The cleaned data sets form the basis for the team's internal data analysis. It is usually necessary to distinguish between unchanging events and master data entities that change over time. Using SQL queries, the teams can now analyze these. Jupyter Notebook is often used to build up and document exploratory findings.

Jupyter Notebook is recommended for explorative data analysis (Fig. 5).

Visualizations help to make data easier for people to understand. The data platform should provide a suitable tool for this purpose – Figure 6 shows Google Data Studio as an example. A prerequisite for visualization is access to the tables or the corresponding queries. The aggregation of the data, on the other hand, can also be controlled directly in the tool.

Example of a Google Data Studio bar chart (Fig. 6).

Finally, data should also be made available to other teams as data products. It is advisable to use a view here to ensure a consistent view of the data externally, even if the underlying data sets change. Such migrations can then be tracked in the query of the view. Other teams are now granted permission for this view and can access it via SQL query. In addition, the data set must be documented according to the agreed procedures. In the simplest case, this can be done in a wiki or Git repository. In a more advanced stage of development, however, a data catalog should be used that provides meta information about the data set as well as the quality, and in which individual fields are precisely documented (Fig. 7).

Data products can be documented in a data catalog, for example (Fig. 7).

Over time, this creates a mesh of data products from different domains that can be used across the board. Ideally, the Data Mesh encourages other teams to also use the platform with the data provided and ultimately to provide analytical data themselves.

The approach described here is pragmatic for software developers in that it is possible to work with SQL – a tool with which most IT specialists should be familiar. On the other hand, the handling of data for visualization, as well as statistical methods, may have to be learned anew. More complex tools for data preparation such as Apache Spark, Apache Beam, or NumPy are not absolutely necessary, at least at the outset.

Data Mesh as an Innovation Driver for New Domains

Data Mesh is primarily about domain teams being able to perform data analysis on their own. But what happens to the central data teams that already exist in many organizations?

The data team is predestined to operate and manage the data platform described above due to its knowledge, as permissions still need to be set up and costs controlled when using self-service cloud services. The team can also act as enablers and ambassadors to encourage and help other domain teams to use the data platform. By providing templates and best practices for common use cases, they make the platform attractive. Experts can also move into the domain teams in an advisory capacity for limited periods of time in order to build up necessary skills.

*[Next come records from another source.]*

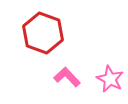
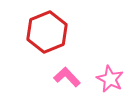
red hexagon: moved 4 px right, 1 px up; rotated 18 degrees clockwise
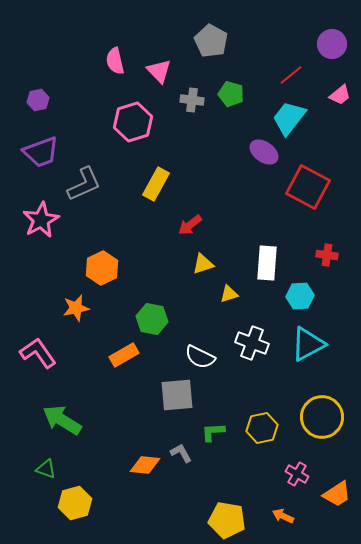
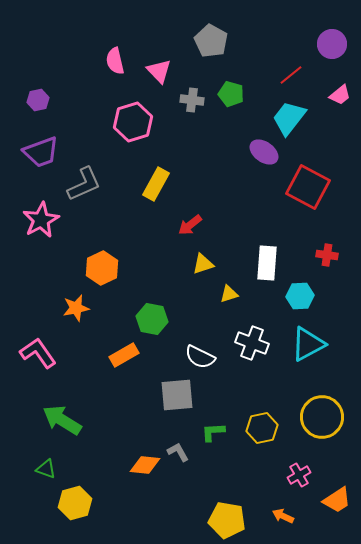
gray L-shape at (181, 453): moved 3 px left, 1 px up
pink cross at (297, 474): moved 2 px right, 1 px down; rotated 30 degrees clockwise
orange trapezoid at (337, 494): moved 6 px down
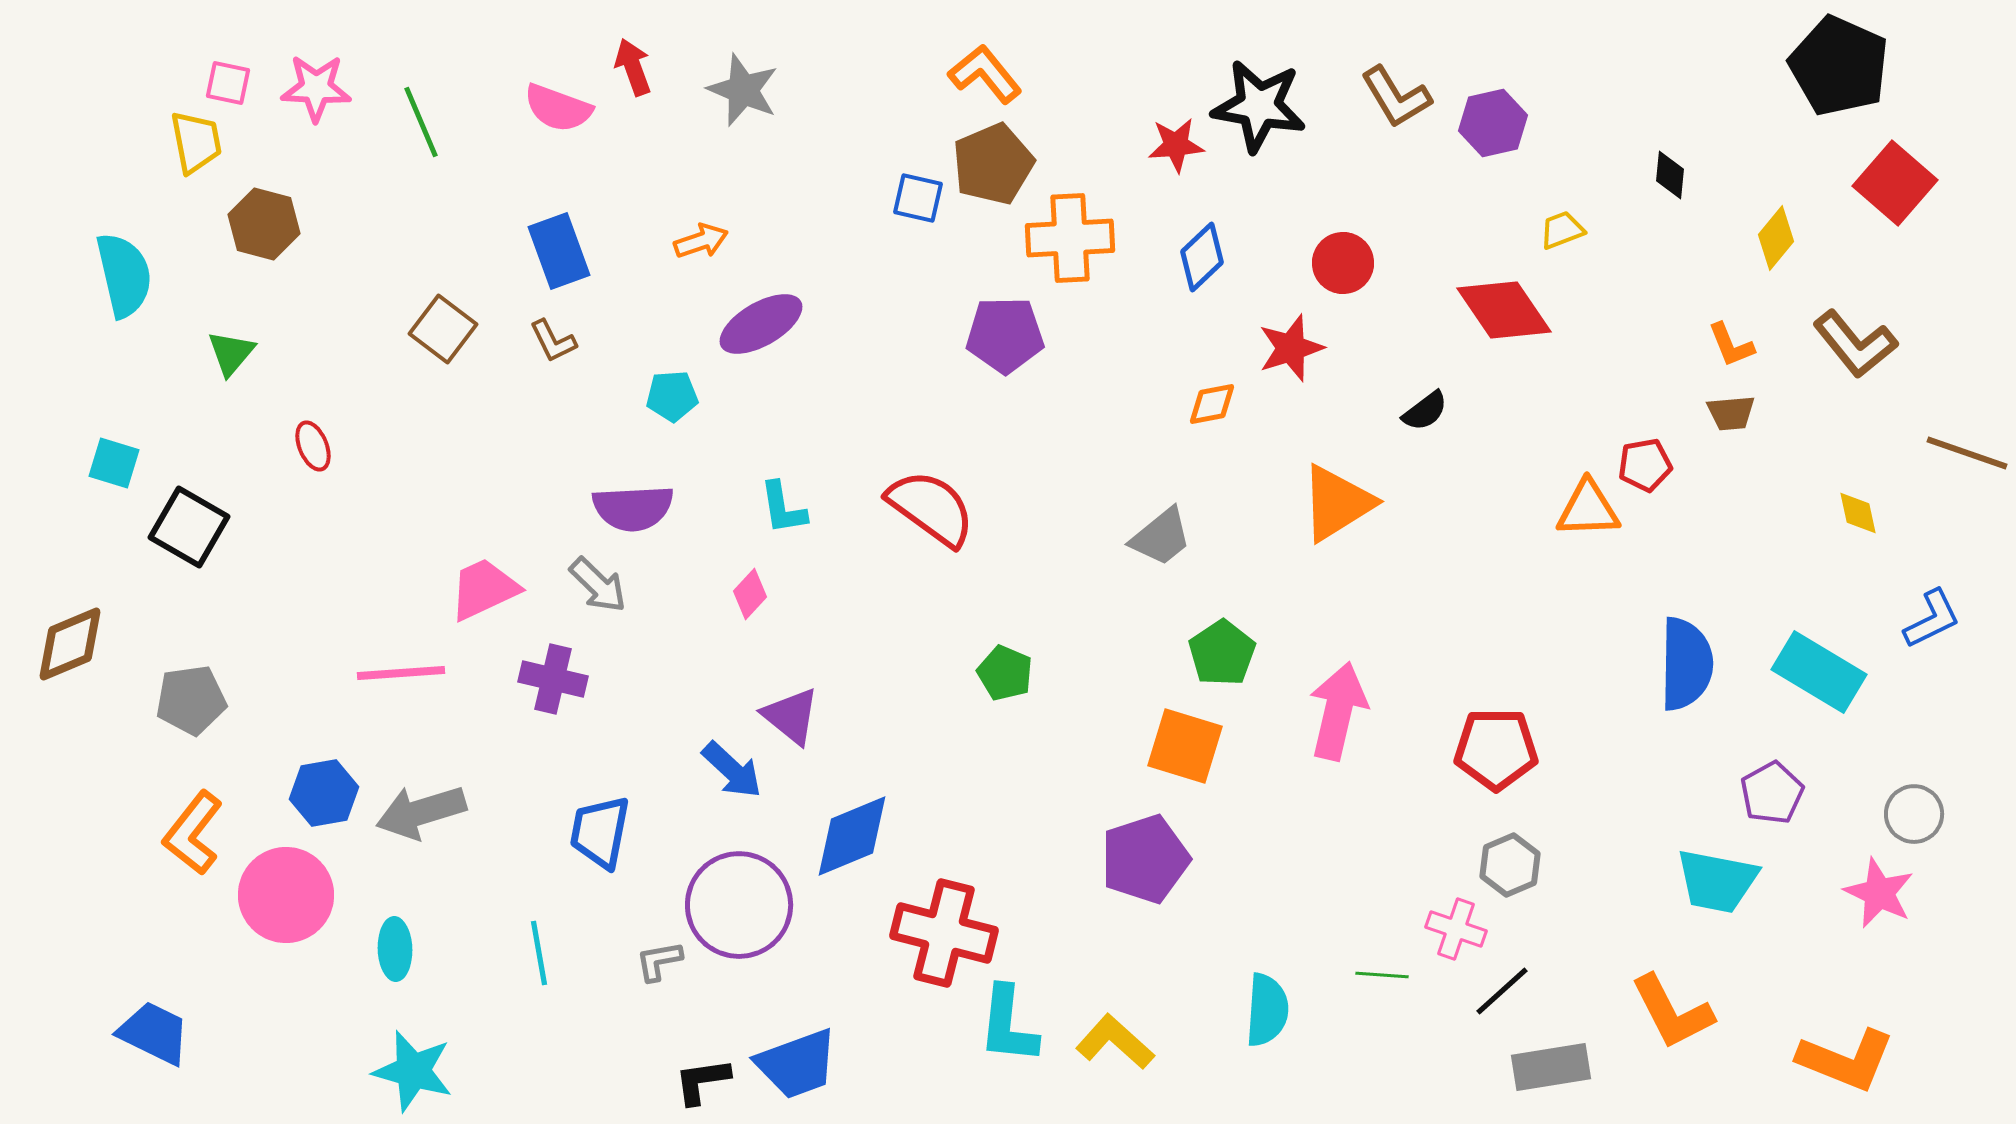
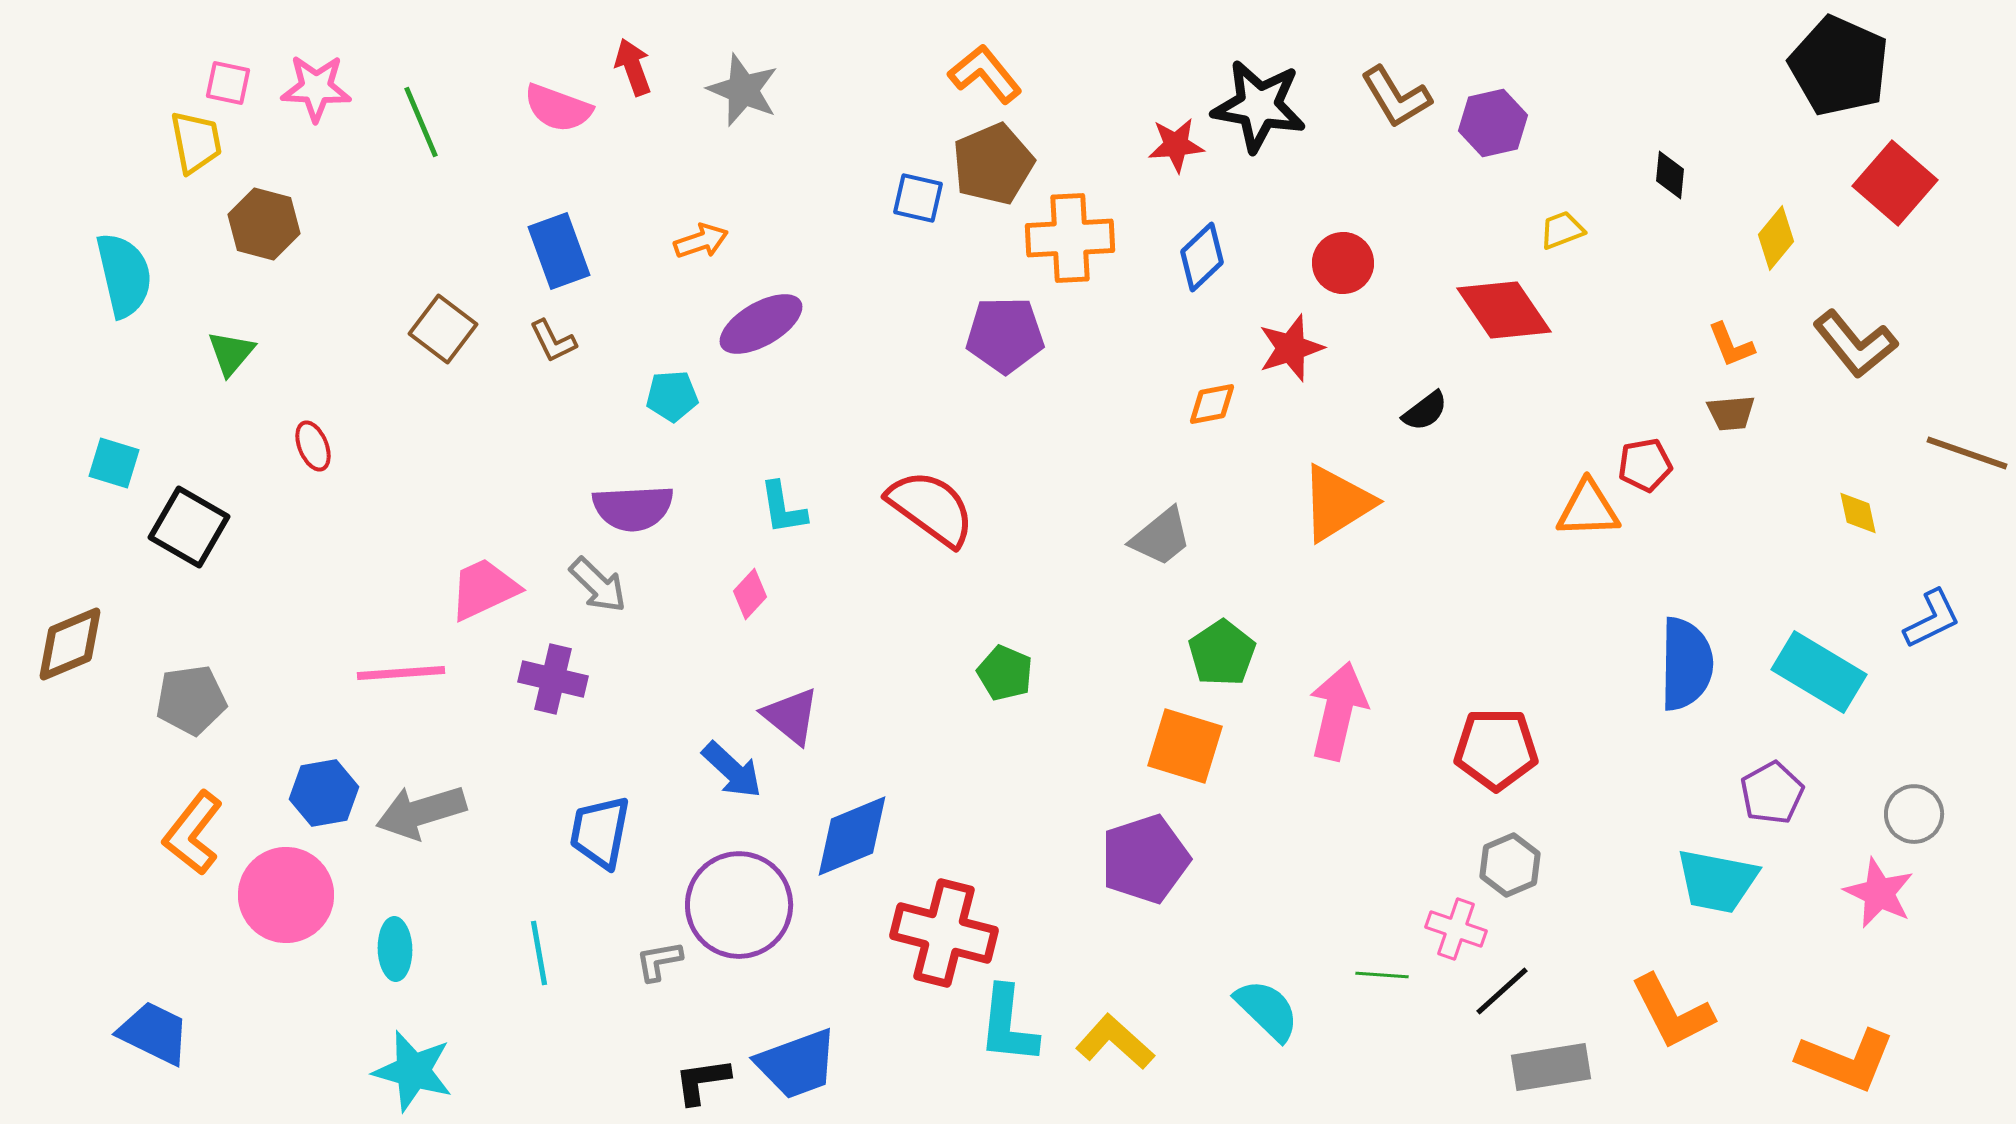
cyan semicircle at (1267, 1010): rotated 50 degrees counterclockwise
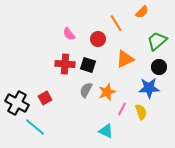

Existing data products such as reports, for example for corporate management, must continue to be provided. This task initially remains with the existing data engineers. However, their work becomes much easier: If domain teams provide cleaned data sets in a clearly agreed format and in consistently high quality, tedious data extraction and preparation steps are eliminated. Consideration should be given to establishing separate domain teams for data-intensive domains as well, such as for corporate management or marketing. Specialist domains such as customer profiling or sales predictions are also conceivable for data science teams, which provide both operational and analytical services based on data evaluations and machine learning models.